What seemed at first to be an undefined image ends up being a mirror reflecting childhood memories, the pranks of youth, some misfortune and disappointments that, fortunately, never reached fruition.
Here, in this photo, is a part of my own history — friends, siblings, my beloved old man and my mother, circumscribed by destiny’s random chance within the borders of this picture. There they have written out the chapters of their lives, with occasional threads that abandon these boundaries every once in a while.
Within the margins of this photo, in the soil it defines, past and present are preserved. Captain Don Francisco Maria Espino and his platoon sent a French nobleman, Count Gaston de Raousset Boulbon, to the firing squad because his interests risked the integrity of the territory that appears here. (How strange it looks from above!)
On the other hand, to look at the photo and affirm that this is a political stronghold sounds stupid and totally out of context.
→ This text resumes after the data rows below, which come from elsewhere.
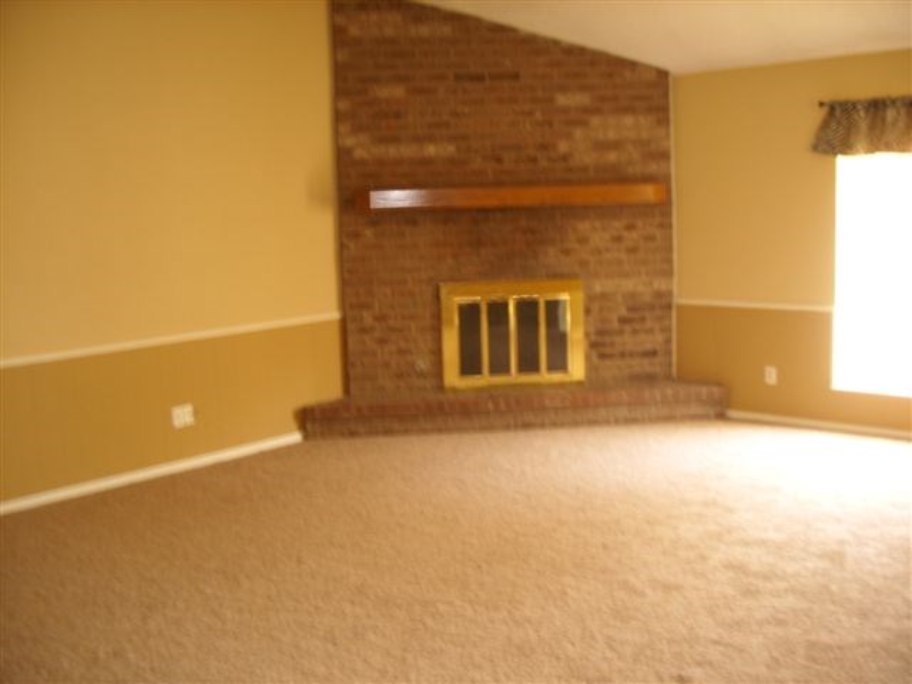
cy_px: 342
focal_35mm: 38
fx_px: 1001
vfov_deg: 37.7
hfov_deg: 49.0
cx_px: 456
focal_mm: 7.8
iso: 50
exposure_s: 1
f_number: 2.8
And the question also arises – are we humans a majority in this sphere that gives us life? What appears from outside is land and sea; there are no lines on the map, and neither a “first world” nor much less a “third world” can be seen. From above everything looks simpler and more coherent. One single world, in silence, at peace.
As I look at this image, I think about how ideas take shape. A different perspective – in this case from above – offers a way to reconnect with reality. An opportunity to see things, literally, from another angle. While Europe struggles with the challenge of unification, in America we live separated by the imaginary lines of our concepts. We are bound to the world, to the planet, and dare not venture beyond the limits marked by history. We want to shape the present without transcending the past and its distinct circumstances. We boycott the possibility of designing a new map for the future, because to do so might mean turning our backs on the past. But the truth is, expanding that collective consciousness doesn’t imply a renunciation or substitution of the past, it implies expanding the limits of our own ideas.
By looking calmly and carefully, one discovers that the picture shows a fragment of the sphere of life, of history in its entirety. Seeing it with the tranquility conferred by distance, a person can discover his own place in this vast house in which we live. We are but a thread in the polychromatic and measureless warp and weft of life. A vital pulse, with little consciousness of the body that gives us life.